Pzwei. Blog.

Brauch Turn­schuhe“

Laut Studien wachsen glückliche Kinder auch bei Eltern auf, die arbeiten. Wär‘ ja noch schöner, wenn nicht. Da mutieren Frauen (Männer), wenn sie Mütter (Väter) werden, zum stets abrufbereiten Taxiunternehmen, Zustellservice, Pflegedienst, sprich: zum Betreuungs- und Organisationsprofi und dann soll das alles umsonst gewesen sein?

In unserer Agentur haben fünf von sechs Personen Kinder ab 3,5 Jahre. Mit einem guten Netzwerk und einer familiengerechten Arbeitsstelle lässt sich alles leichter deichseln. Nicht umsonst erhielt Pzwei. Pressearbeit kürzlich das Gütesiegel „Familienfreundlicher Betrieb“. Aber nicht nur wir MitarbeiterInnen profitieren von der Flexibilität bei der Arbeit. Klar ist auch: Wer Kind und Job unter einen Hut bringt, ist für alles gewappnet und bringt seine vielseitigen Fähigkeiten ins Unternehmen ein. Ein paar Praxisbeispiele.

Perfektes Zeitmanagement
Montagmorgen, 7:20 Uhr. So früh haben wir’s schon lange nicht mehr geschafft, von zu Hause wegzukommen. Herrlich, mal genug Zeit, kein Stress, kaum Verkehr. Wäre da nicht mein 13-Jähriger, dem beim Schuhe anziehen einfällt, dass er noch Fotos fürs Geo-Referat mitbringen muss. Also wieder raus aus den Schuhen, Mütze, Schal und Mantel abgestreift und ran an Laptop und Drucker. Um 7:35 Uhr geht’s schließlich los. So wie immer: etwas gestresst, im Morgenverkehr, aber mit Fotos.

Strategisch planen
Es ist ratsam, sich schon am Morgen zu überlegen, welche Schritte am Tag bevorstehen. Alles dabei? Computer, Mittagessen, Handtasche. Schultasche und Sporttasche für den Gymnasiast. Altstoffe und der Restmüll sind ebenfalls schon im Auto verstaut. Nun heißt es, alles zur richtigen Zeit am richtigen Ort auszuladen. Sind allerdings Kind und Sporttasche um sechs Uhr abends im Hallenbad abgeliefert und der Restmüll hat seinen Duft den ganzen Tag über gleichmäßig im Auto verteilt, war die Strategie vom Morgen für die Katz’!

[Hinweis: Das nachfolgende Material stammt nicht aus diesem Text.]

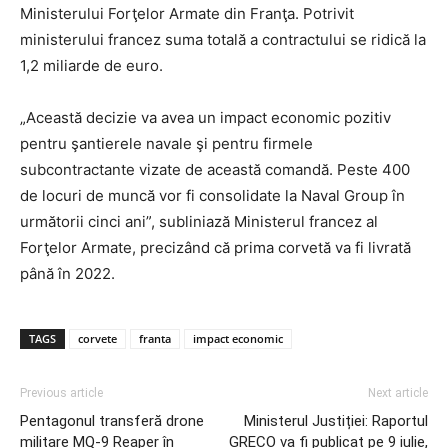
Ministerului Forţelor Armate din Franţa. Potrivit
ministerului francez suma totală a contractului se ridică la
1,2 miliarde de euro.
„Această decizie va avea un impact economic pozitiv
pentru şantierele navale şi pentru firmele
subcontractante vizate de această comandă. Peste 400
de locuri de muncă vor fi consolidate la Naval Group în
următorii cinci ani”, subliniază Ministerul francez al
Forţelor Armate, precizând că prima corvetă va fi livrată
până în 2022.
TAGS
corvete
franta
impact economic
Previous article
Next article
Pentagonul transferă drone
Ministerul Justiției: Raportul
militare MQ-9 Reaper în
GRECO va fi publicat pe 9 iulie,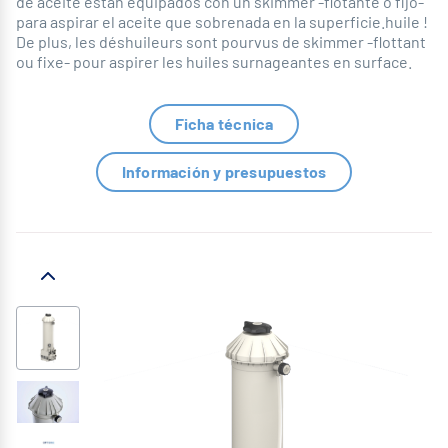
de aceite están equipados con un skimmer -flotante o fijo-
para aspirar el aceite que sobrenada en la superficie.huile !
De plus, les déshuileurs sont pourvus de skimmer -flottant
ou fixe- pour aspirer les huiles surnageantes en surface.
Ficha técnica
Información y presupuestos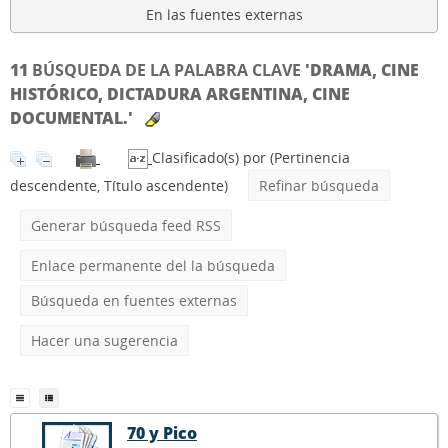
En las fuentes externas
11
BÚSQUEDA DE LA PALABRA CLAVE
'DRAMA, CINE
HISTÓRICO, DICTADURA ARGENTINA, CINE
DOCUMENTAL.'
Clasificado(s) por
(Pertinencia
descendente, Título ascendente)
Refinar búsqueda
Generar búsqueda feed RSS
Enlace permanente del la búsqueda
Búsqueda en fuentes externas
Hacer una sugerencia
70 y Pico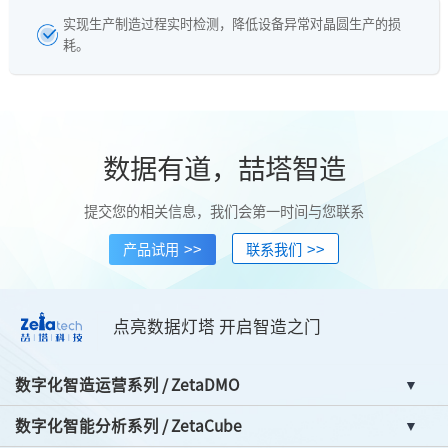
实现生产制造过程实时检测，降低设备异常对晶圆生产的损
耗。
数据有道，喆塔智造
提交您的相关信息，我们会第一时间与您联系
>>
>>
产品试用
联系我们
点亮数据灯塔 开启智造之门
数字化智造运营系列 / ZetaDMO
数字化智能分析系列 / ZetaCube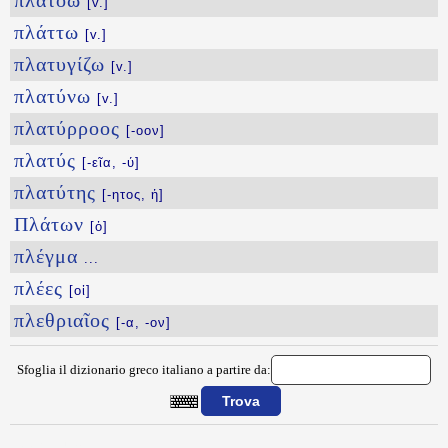
πλατόω
[v.]
πλάττω
[v.]
πλατυγίζω
[v.]
πλατύνω
[v.]
πλατύρροος
[-οον]
πλατύς
[-εῖα, -ύ]
πλατύτης
[-ητος, ἡ]
Πλάτων
[ὁ]
πλέγμα
...
πλέες
[οἱ]
πλεθριαῖος
[-α, -ον]
Sfoglia il dizionario greco italiano a partire da:
{{ID:PLATION100}}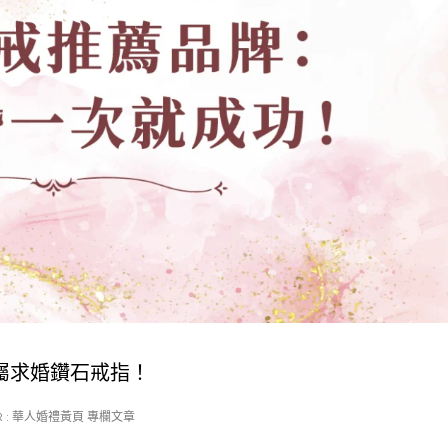
專屬求婚鑽石戒指！
 :
華人婚禮黃頁 專欄文章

Allzeit bereit für Sondereinsätze
Ich klopfe einen Text in die Tasten. „Ding-ding“, Nachricht vom Kind: „Brauch Turnschuhe“. Selbige „wurden zuhause vergessen“. Der Sportunterricht beginnt in 20 Minuten. Na prima... Also: Maus weg, Autoschlüssel her. Rechtzeitig tobt das Kind mit Sportschuhen in den Turnsaal – dank Einsatz aller mütterlich verfügbaren Kräfte.

Wenn alle Stricke reißen: Netzwerk aktivieren
Ohne Oma, Opa, gute Freunde und arbeitstechnischer Vorteile ließen sich Kindergarten- und Schulzeit nicht so leicht bewältigen. Vor allem nach einem Umzug vom Kinder-Betreuungsparadies Wien in den Westen mitten im Halbjahr. Der gerade noch verfügbare Platz ohne Gleitzeit und Mittagessen, dafür mit knapp drei Monaten Ferien war eine Herausforderung. Erst recht, wenn das Kind auch noch krank wird. Spontane Großeltern und eine flexible Arbeitsstätte sind dann schlicht unersetzbar. Verständnisvolle Kolleginnen, die solche Situationen selbst in- und auswendig kennen und ein Chef, der selbst Vater dreier Kinder ist, erleichtern den Brückenschlag zwischen Job und Familie sowohl praktisch als auch emotional.